The most recent in Pacifica’s educational and enlightening lecture series was one in honor of Martin Luther King Jr. Day, and in remembrance of Martin Luther King Jr. On Tuesday night, January 22, 2013, Brenda Stevenson, Ph.D., Professor of History at UCLA, spoke about “the Civil Rights Movement and Contemporary Society” for an audience of distinguished guests who were equally sympathetic to the subject.
Professor Stevenson is a respected scholar of history, with a special focus on African American Studies and slave women and family. Her expertise and interest on the night’s topic resulted in a beautiful, very informative and delightful lecture that also lit the way for a struggle into a better future.
Prof. Stevenson herself was raised in the segregated South. Relating from personal experience, she expressed that she greatly admired the work Martin Luther King Jr. did. She appreciated the fact that Dr. King himself “did not go to integrated school until high school” and grew up amidst this phenomenon. After pursuing an education and developing a career, the fact that Dr. King returned to the South to give a fight for his people’s cause was truly noteworthy, she added.

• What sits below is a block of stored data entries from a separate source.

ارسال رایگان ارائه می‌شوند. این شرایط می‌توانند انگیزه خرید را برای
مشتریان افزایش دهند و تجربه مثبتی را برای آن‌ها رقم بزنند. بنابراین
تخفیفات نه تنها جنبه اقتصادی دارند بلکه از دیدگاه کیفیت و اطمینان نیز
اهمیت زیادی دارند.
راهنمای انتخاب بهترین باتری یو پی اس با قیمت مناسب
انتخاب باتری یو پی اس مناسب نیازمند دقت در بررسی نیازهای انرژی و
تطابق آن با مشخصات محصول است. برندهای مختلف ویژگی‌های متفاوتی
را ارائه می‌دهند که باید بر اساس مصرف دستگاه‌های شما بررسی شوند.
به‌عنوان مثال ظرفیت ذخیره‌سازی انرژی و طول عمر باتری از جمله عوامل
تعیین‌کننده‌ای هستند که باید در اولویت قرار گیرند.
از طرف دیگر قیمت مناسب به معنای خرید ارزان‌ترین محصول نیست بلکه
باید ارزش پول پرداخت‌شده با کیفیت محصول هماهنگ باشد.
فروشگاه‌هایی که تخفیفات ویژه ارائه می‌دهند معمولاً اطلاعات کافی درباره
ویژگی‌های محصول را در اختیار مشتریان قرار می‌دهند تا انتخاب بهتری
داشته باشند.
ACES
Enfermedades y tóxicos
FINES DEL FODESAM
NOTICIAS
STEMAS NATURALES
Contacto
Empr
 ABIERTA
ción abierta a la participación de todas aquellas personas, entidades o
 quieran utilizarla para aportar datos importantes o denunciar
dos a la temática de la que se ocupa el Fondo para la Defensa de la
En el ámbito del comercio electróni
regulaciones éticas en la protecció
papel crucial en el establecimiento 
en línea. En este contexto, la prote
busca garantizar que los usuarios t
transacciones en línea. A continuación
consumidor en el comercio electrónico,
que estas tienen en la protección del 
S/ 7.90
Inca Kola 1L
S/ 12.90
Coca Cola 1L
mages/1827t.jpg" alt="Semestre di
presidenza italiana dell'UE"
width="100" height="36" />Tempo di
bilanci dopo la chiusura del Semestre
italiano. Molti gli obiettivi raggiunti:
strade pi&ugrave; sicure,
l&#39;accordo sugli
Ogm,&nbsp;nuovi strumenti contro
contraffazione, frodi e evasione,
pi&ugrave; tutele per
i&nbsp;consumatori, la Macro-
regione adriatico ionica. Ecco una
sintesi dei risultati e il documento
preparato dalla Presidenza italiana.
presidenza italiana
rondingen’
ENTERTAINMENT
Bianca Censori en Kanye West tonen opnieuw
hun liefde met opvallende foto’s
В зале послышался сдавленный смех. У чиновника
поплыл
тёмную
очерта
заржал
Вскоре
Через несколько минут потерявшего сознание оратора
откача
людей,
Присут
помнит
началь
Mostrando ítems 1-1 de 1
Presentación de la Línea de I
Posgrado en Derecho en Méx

Professor Stevenson introduced once more the many aspects of this extraordinary man. “I want to speak of him as an activist, as a pacifist, as a man of God, as a scholar, as a father and as a husband,” she said.
Guiding the listeners through a journey of his life and endeavors, the many obstacles he and his friends endured, the many challenges they faced, and the determination they upheld to stand up for their cause, she ended with his legacy that extends onto this very day.

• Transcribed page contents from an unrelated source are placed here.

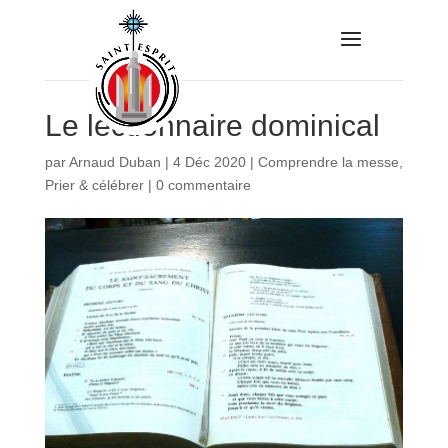
Le lectionnaire dominical
par
Arnaud Duban
|
4 Déc 2020
|
Comprendre la messe
,
Prier & célébrer
|
0 commentaire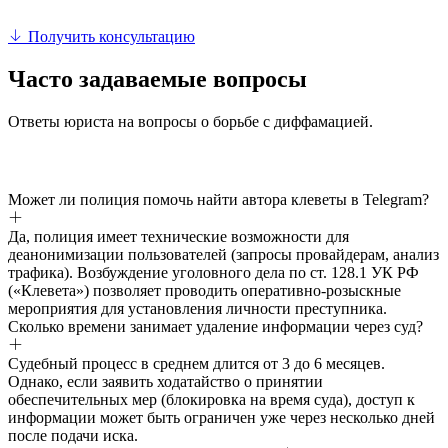
Получить консультацию
Часто задаваемые вопросы
Ответы юриста на вопросы о борьбе с диффамацией.
Может ли полиция помочь найти автора клеветы в Telegram?
Да, полиция имеет технические возможности для
деанонимизации пользователей (запросы провайдерам, анализ
трафика). Возбуждение уголовного дела по ст. 128.1 УК РФ
(«Клевета») позволяет проводить оперативно-розыскные
мероприятия для установления личности преступника.
Сколько времени занимает удаление информации через суд?
Судебный процесс в среднем длится от 3 до 6 месяцев.
Однако, если заявить ходатайство о принятии
обеспечительных мер (блокировка на время суда), доступ к
информации может быть ограничен уже через несколько дней
после подачи иска.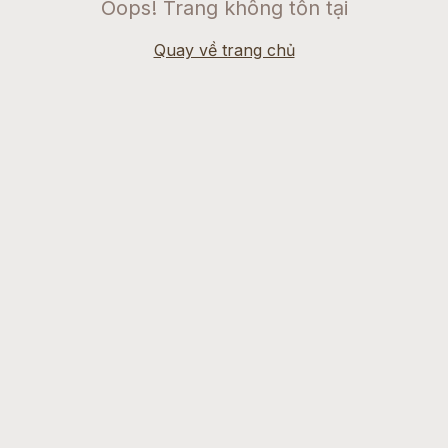
Oops! Trang không tồn tại
Quay về trang chủ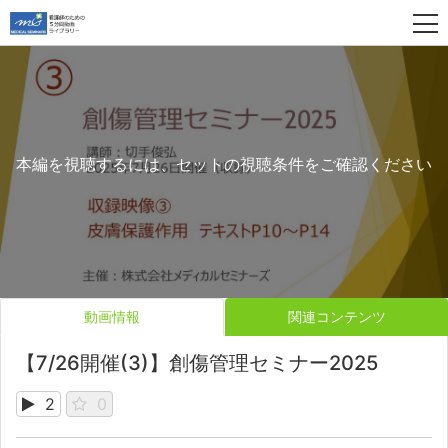
本編を視聴するには、セットの視聴条件をご確認ください
動画情報
関連コンテンツ
【7/26開催(3)】創傷管理セミナー2025
2
0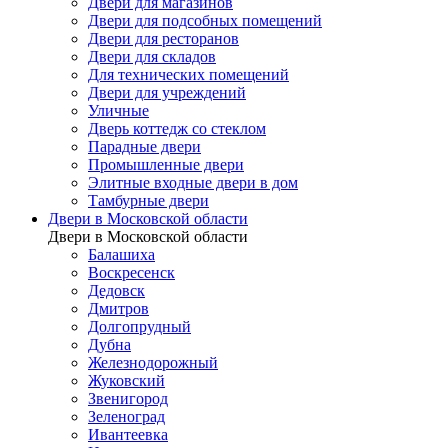
Двери для магазинов
Двери для подсобных помещений
Двери для ресторанов
Двери для складов
Для технических помещений
Двери для учреждений
Уличные
Дверь коттедж со стеклом
Парадные двери
Промышленные двери
Элитные входные двери в дом
Тамбурные двери
Двери в Московской области
Двери в Московской области
Балашиха
Воскресенск
Дедовск
Дмитров
Долгопрудный
Дубна
Железнодорожный
Жуковский
Звенигород
Зеленоград
Ивантеевка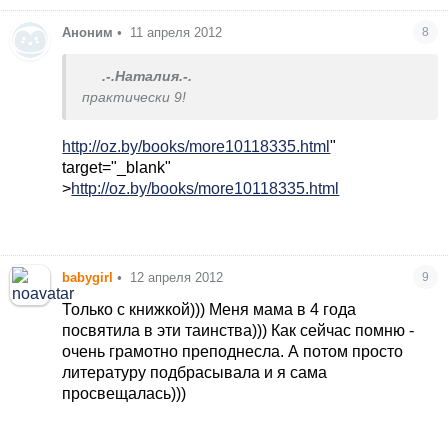
Аноним
•
11 апреля 2012
8
.-.Наталия.-.
практически 9!
http://oz.by/books/more10118335.html
"
target="_blank"
>
http://oz.by/books/more10118335.html
babygirl
•
12 апреля 2012
9
Только с книжкой))) Меня мама в 4 года
посвятила в эти таинства))) Как сейчас помню -
очень грамотно преподнесла. А потом просто
литературу подбрасывала и я сама
просвещалась)))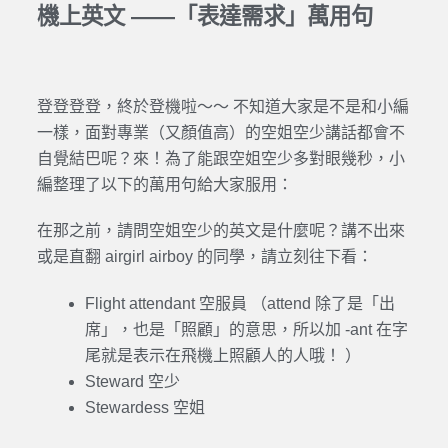
機上英文 ——「表達需求」萬用句
登登登登，終於登機啦～～ 不知道大家是不是和小編
一樣，面對專業（又顏值高）的空姐空少講話都會不
自覺結巴呢？來！為了能跟空姐空少多對眼幾秒，小
編整理了以下的萬用句給大家服用：
在那之前，請問空姐空少的英文是什麼呢？講不出來
或是直翻 airgirl airboy 的同學，請立刻往下看：
Flight attendant 空服員 （attend 除了是「出
席」，也是「照顧」的意思，所以加 -ant 在字
尾就是表示在飛機上照顧人的人哦！ ）
Steward 空少
Stewardess 空姐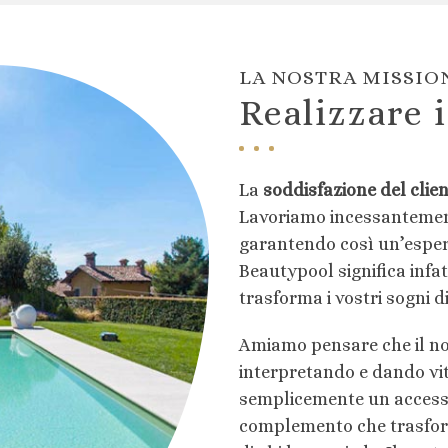
LA NOSTRA MISSIO
Realizzare i
La
soddisfazione del clie
Lavoriamo incessantement
garantendo così un’esperi
Beautypool significa infa
trasforma i vostri sogni d
Amiamo pensare che il nost
interpretando e dando vita
semplicemente un accessor
complemento che trasform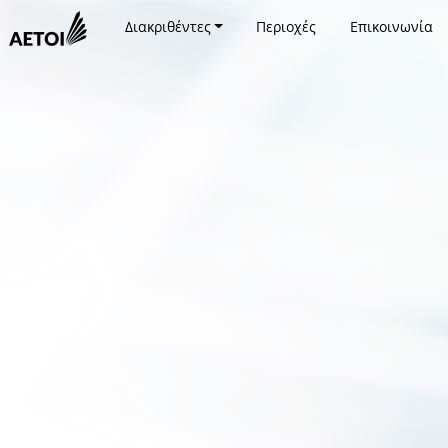
Διακριθέντες
Περιοχές
Επικοινωνία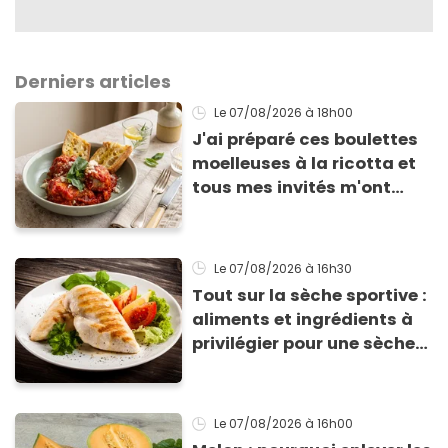
Derniers articles
Le 07/08/2026
à 18h00
J'ai préparé ces boulettes
moelleuses à la ricotta et
tous mes invités m'ont
supplié d'avoir la recette !
Le 07/08/2026
à 16h30
Tout sur la sèche sportive :
aliments et ingrédients à
privilégier pour une sèche
efficace
Le 07/08/2026
à 16h00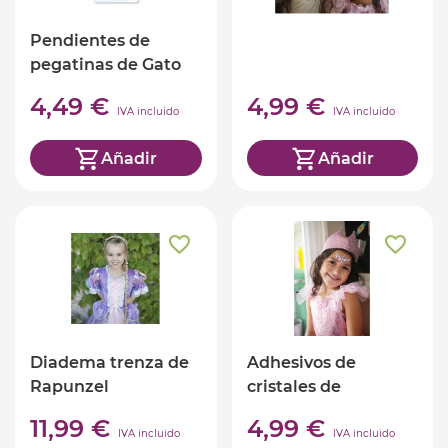
Pendientes de
pegatinas de Gato
Gruñón Halloween
4,49 €
4,99 €
de Great Pretenders
IVA incluido
IVA incluido
Añadir
Añadir
Diadema trenza de
Adhesivos de
Rapunzel
cristales de
unicornio
11,99 €
4,99 €
IVA incluido
IVA incluido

“What had started out as a civil rights movement had continued on to become a human rights movement,” she explained as she elaborated on the fact that having achieved their goal of equality through the Civil Rights Act of 1964 and the Voting Act of 1965 had not stopped Martin Luther King Jr.
He did not settle for the local issues of a certain people, but took a step further for the national fight against poverty, a fight that encompassed many peoples throughout the whole country.

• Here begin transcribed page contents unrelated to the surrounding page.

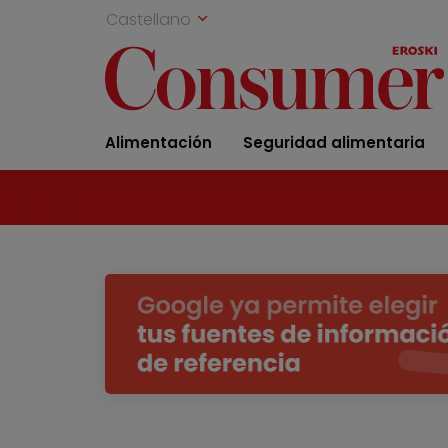
Castellano
Alimentación
Seguridad alimentaria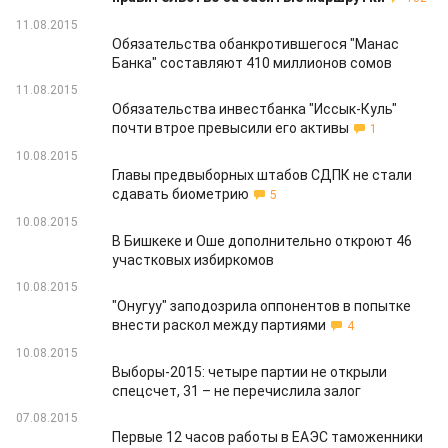
11.08.2015
Обязательства обанкротившегося "Манас
Банка" составляют 410 миллионов сомов
11.08.2015
Обязательства инвестбанка "Иссык-Куль"
почти втрое превысили его активы
1
10.08.2015
Главы предвыборных штабов СДПК не стали
сдавать биометрию
5
10.08.2015
В Бишкеке и Оше дополнительно откроют 46
участковых избиркомов
10.08.2015
"Онугуу" заподозрила оппонентов в попытке
внести раскол между партиями
4
10.08.2015
Выборы-2015: четыре партии не открыли
спецсчет, 31 – не перечислила залог
07.08.2015
Первые 12 часов работы в ЕАЭС таможенники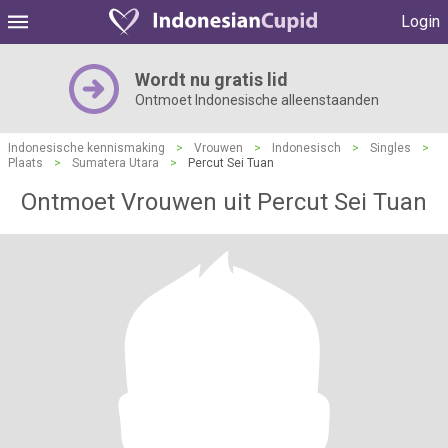
Login
Wordt nu gratis lid
Ontmoet Indonesische alleenstaanden
Indonesische kennismaking
>
Vrouwen
>
Indonesisch
>
Singles
>
Plaats
>
Sumatera Utara
>
Percut Sei Tuan
Ontmoet Vrouwen uit Percut Sei Tuan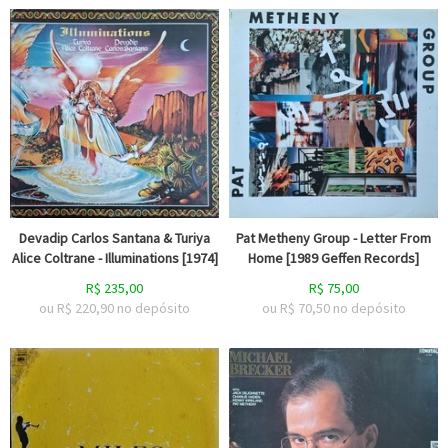
Devadip Carlos Santana & Turiya
Pat Metheny Group - Letter From
Alice Coltrane - Illuminations [1974]
Home [1989 Geffen Records]
R$
235,00
R$
75,00
ou R$
220,90
no depósito
ou R$
70,50
no depósito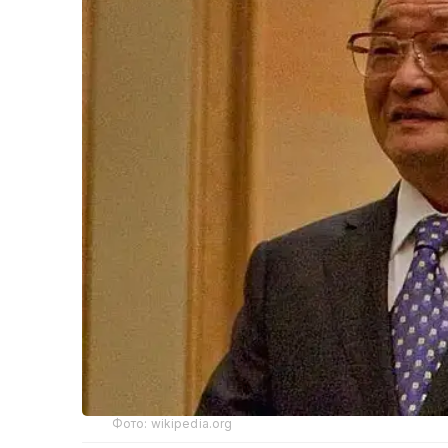
Фото: wikipedia.org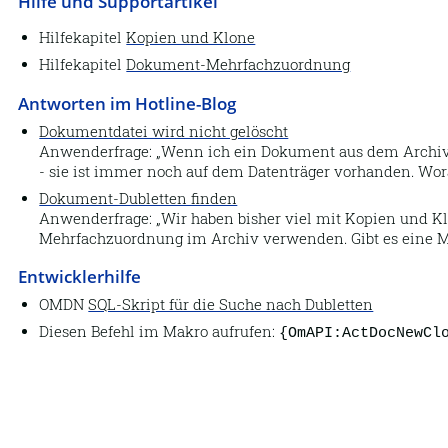
Hilfe und Supportartikel
Hilfekapitel
Kopien und Klone
Hilfekapitel
Dokument-Mehrfachzuordnung
Antworten im Hotline-Blog
Dokumentdatei wird nicht gelöscht
Anwenderfrage:
Wenn ich ein Dokument aus dem Archiv en
- sie ist immer noch auf dem Datenträger vorhanden. Wo
Dokument-Dubletten finden
Anwenderfrage:
Wir haben bisher viel mit Kopien und K
Mehrfachzuordnung im Archiv verwenden. Gibt es eine Mö
Entwicklerhilfe
OMDN
SQL-Skript für die Suche nach Dubletten
Diesen Befehl im Makro aufrufen:
{OmAPI:ActDocNewCl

“He was not afraid to embrace change and allow his ideas to evolve,” she explained.
These very notions should serve as a key point to all of us living in this world today. Embracing change and allowing ideas to evolve, not settling for merely local issues but reaching out to the world and humanity at large are stepping stones to constantly strive for a deeper meaning of life and a devotion to serve the world.
Finishing off her speech, she left the guests pondering over the fact that the fight Martin Luther King Jr. devoted the later half his life to is an issue that persists even today. As heirs to his legacy, living in this world that we live in, if we want to live a life as admirable and memorable as he has, we have to, in our own small circles, do whatever is in our power to affect change.